Bien que je fusse la rédactrice en chef du Los Angeles Times, les membres de mon équipe ne me craignaient pas. Je privilégiais le dialogue et la bonne entente entre nous, au sein du groupe. Le respect de la ligne éditoriale était toujours appliqué et je n'avais rien à redire sur la productivité de mon équipe.

— Nous ne faisons pas dans les people, Cait.

La énième infidélité de Faïz, étalée à la une de ce journal, était celle de trop. Rachelle Conor demandait le divorce et l'on disait déjà qu'il serait le plus cher de l'histoire. Ce n'était que le début d'une longue procédure, tout ça à la vue de tous.

— Quel gâchis !

Ces mots n'étaient qu'un soupir à peine audible, qui ne parvinrent pas aux oreilles de Cait.

— Maintenant qu'il est célibataire...

— Non, pas encore, la coupai-je. Jusqu'à preuve du contraire, il est toujours marié.

— Cela n'empêche pas que ce jeune milliardaire est aujourd'hui l'un des célibataires les plus convoités de la planète.
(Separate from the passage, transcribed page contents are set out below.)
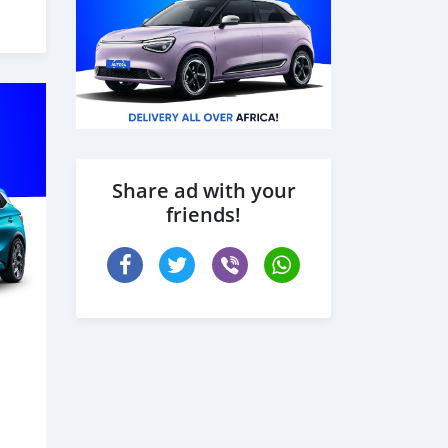
Share ad with your
friends!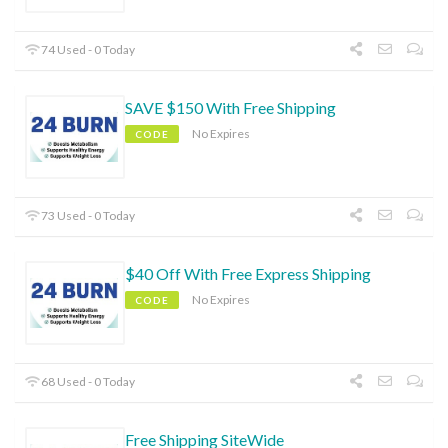
74 Used - 0 Today
SAVE $150 With Free Shipping
No Expires
CODE
73 Used - 0 Today
$40 Off With Free Express Shipping
No Expires
CODE
68 Used - 0 Today
Free Shipping SiteWide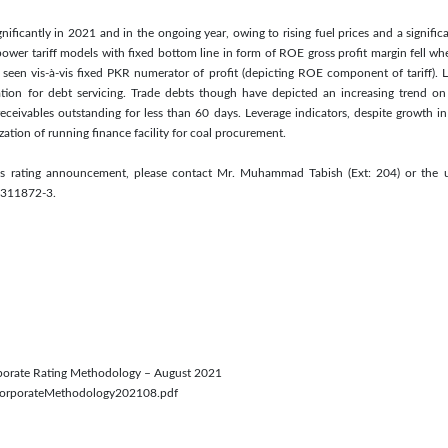
nificantly in 2021 and in the ongoing year, owing to rising fuel prices and a signifi
power tariff models with fixed bottom line in form of ROE gross profit margin fell 
seen vis-à-vis fixed PKR numerator of profit (depicting ROE component of tariff). L
tion for debt servicing. Trade debts though have depicted an increasing trend on a
ceivables outstanding for less than 60 days. Leverage indicators, despite growth in
lization of running finance facility for coal procurement.
his rating announcement, please contact Mr. Muhammad Tabish (Ext: 204) or the u
5311872-3.
orporate Rating Methodology – August 2021
/CorporateMethodology202108.pdf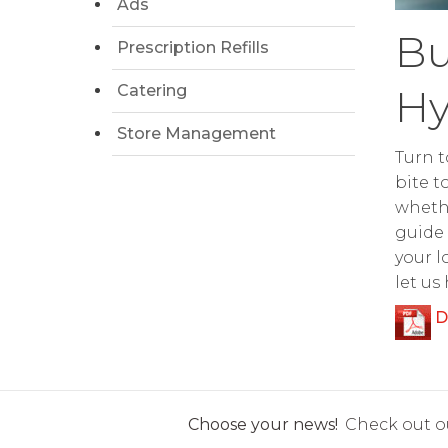
Ads
Bu
Prescription Refills
Catering
Hy
Store Management
Turn t
bite t
whethe
guide 
your l
let us
D
Choose your news!
Check out ou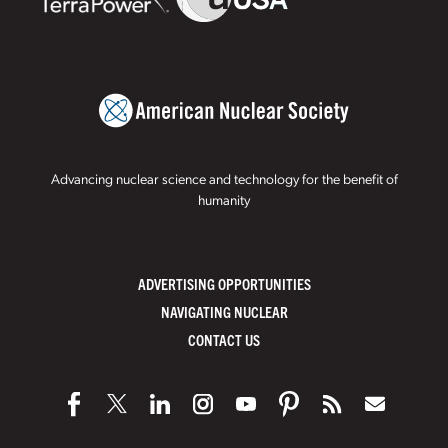
Advancing nuclear science and technology for the benefit of
humanity
ADVERTISING OPPORTUNITIES
NAVIGATING NUCLEAR
CONTACT US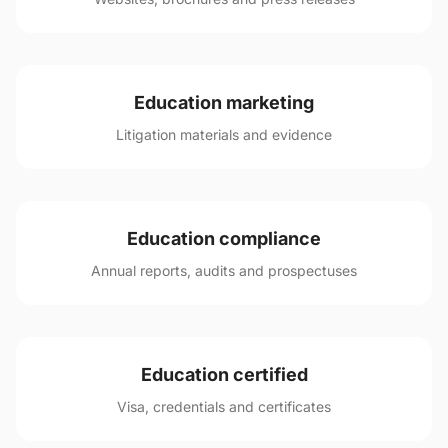
Education marketing
Litigation materials and evidence
Education compliance
Annual reports, audits and prospectuses
Education certified
Visa, credentials and certificates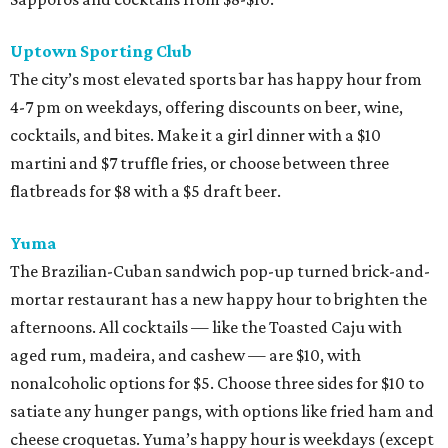
Uptown Sporting Club
The city’s most elevated sports bar has happy hour from
4-7 pm on weekdays, offering discounts on beer, wine,
cocktails, and bites. Make it a girl dinner with a $10
martini and $7 truffle fries, or choose between three
flatbreads for $8 with a $5 draft beer.
Yuma
The Brazilian-Cuban sandwich pop-up turned brick-and-
mortar restaurant has a new happy hour to brighten the
afternoons. All cocktails — like the Toasted Caju with
aged rum, madeira, and cashew — are $10, with
nonalcoholic options for $5. Choose three sides for $10 to
satiate any hunger pangs, with options like fried ham and
cheese croquetas. Yuma’s happy hour is weekdays (except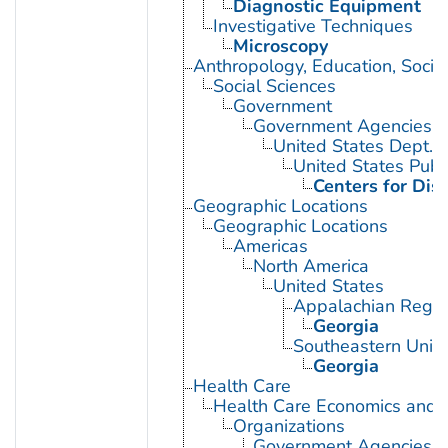
Diagnostic Equipment
Investigative Techniques
Microscopy
Anthropology, Education, Soci
Social Sciences
Government
Government Agencies
United States Dept. 
United States Publ
Centers for Dis
Geographic Locations
Geographic Locations
Americas
North America
United States
Appalachian Regio
Georgia
Southeastern Unite
Georgia
Health Care
Health Care Economics and 
Organizations
Government Agencies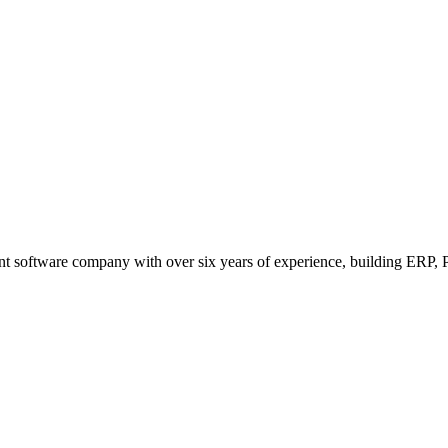
t software company with over six years of experience, building ERP, P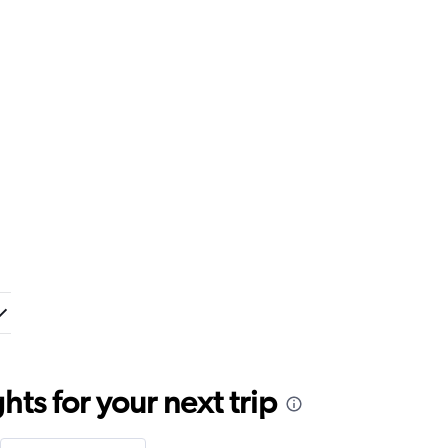
ts for your next trip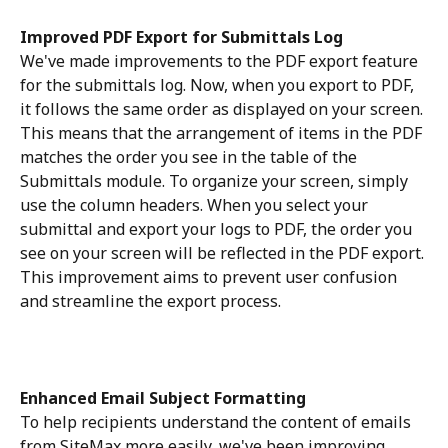
Improved PDF Export for Submittals Log
We've made improvements to the PDF export feature 
for the submittals log. Now, when you export to PDF, 
it follows the same order as displayed on your screen. 
This means that the arrangement of items in the PDF 
matches the order you see in the table of the 
Submittals module. To organize your screen, simply 
use the column headers. When you select your 
submittal and export your logs to PDF, the order you 
see on your screen will be reflected in the PDF export. 
This improvement aims to prevent user confusion 
and streamline the export process.
Enhanced Email Subject Formatting
To help recipients understand the content of emails 
from SiteMax more easily, we've been improving 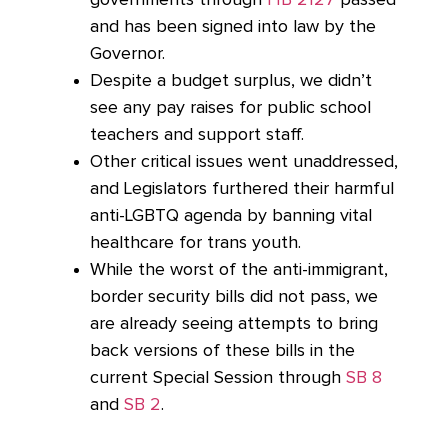
and has been signed into law by the
Governor.
Despite a budget surplus, we didn’t
see any pay raises for public school
teachers and support staff.
Other critical issues went unaddressed,
and Legislators furthered their harmful
anti-LGBTQ agenda by banning vital
healthcare for trans youth.
While the worst of the anti-immigrant,
border security bills did not pass, we
are already seeing attempts to bring
back versions of these bills in the
current Special Session through
SB 8
and
SB 2
.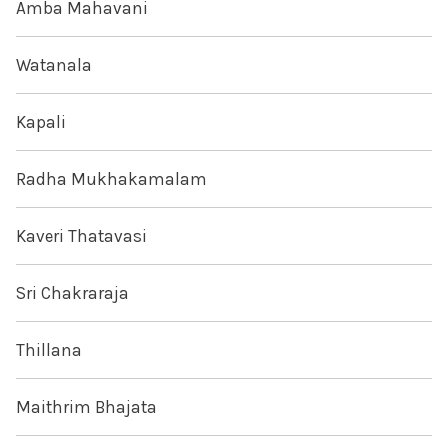
Amba Mahavani
Watanala
Kapali
Radha Mukhakamalam
Kaveri Thatavasi
Sri Chakraraja
Thillana
Maithrim Bhajata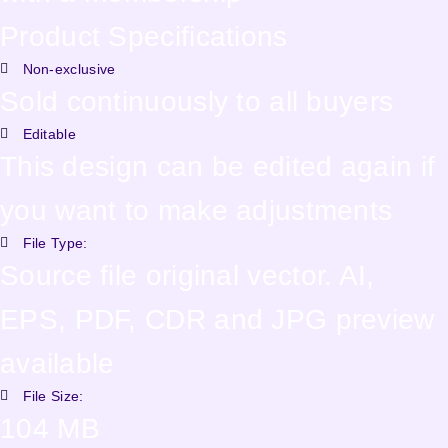
Product Specifications
Non-exclusive
Sold continuously to all buyers
Editable
This design can be edited again if
you want to make adjustments
File Type:
Source file original vector. AI,
EPS, PDF, CDR and JPG preview
available
File Size:
104 MB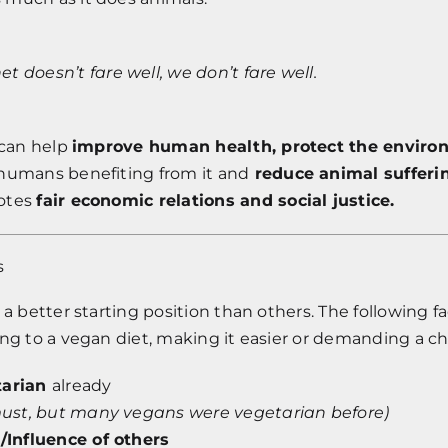
net doesn’t fare well, we don’t fare well.
 can help
improve human health, protect the enviro
humans benefiting from it and
reduce animal sufferi
otes
fair economic relations and social justice.
s
 a better starting position than others. The following f
ing to a vegan diet, making it easier or demanding a c
tarian
already
a must, but many vegans were vegetarian before)
e/Influence of others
Cait me fixait de ses petits yeux malicieux qui mourraient d'envie de m'interroger sur le cas Faïz Mattew. Il ne fallait pas oublier qu'elle était journaliste, et donc de nature curieuse, à vouloir connaître le fin mot de l'histoire sur tous les sujets qu'elle abordait. Elle finit par passer sa main dans ses longs cheveux blonds et ondulés qui entouraient un visage arrondi aux pommettes saillantes et ajouta avec une note dans la voix plus haute que d'habitude :

— Enfin moi, si je connaissais aussi bien sa famille que vous, je...

— Je sors déjeuner, l'interrompis-je une fois de plus afin de clore cette conversation qui commençait à dégénérer.

Je me dirigeai en vitesse vers la sortie avec mes affaires sous le bras lorsque le combiné téléphonique, posé sur mon bureau, sonna. Je lançai un regard rapide à Cait qui comprit aussitôt qu'elle devait prendre congé.

— Oui Christine ?

— Madame Reyes, votre ami David vient d'appeler et vous a laissé un message. Il vous attend chez lui en fin d'après-midi pour la réunion.

Merde ! Je fermai les yeux et me pinçai l'arête du nez.

— Voulez-vous que je lui transmette quelque chose ? demanda mon assistante, visiblement inquiète devant mon silence.

— Euh... non... oui. Rappelez-le et dites-lui que j'ai d'autres priorités pour aujourd'hui. J'ai promis à ma fille de rester avec elle ce soir.

Après tout, ils n'auront qu'à me faire le compte rendu de cette réunion. Je n'étais pas prête à revoir Faïz. Pas prête à entendre le pire de ce qui nous attendait. Ce n'était pas le moment. D'ailleurs, ça ne le serait jamais.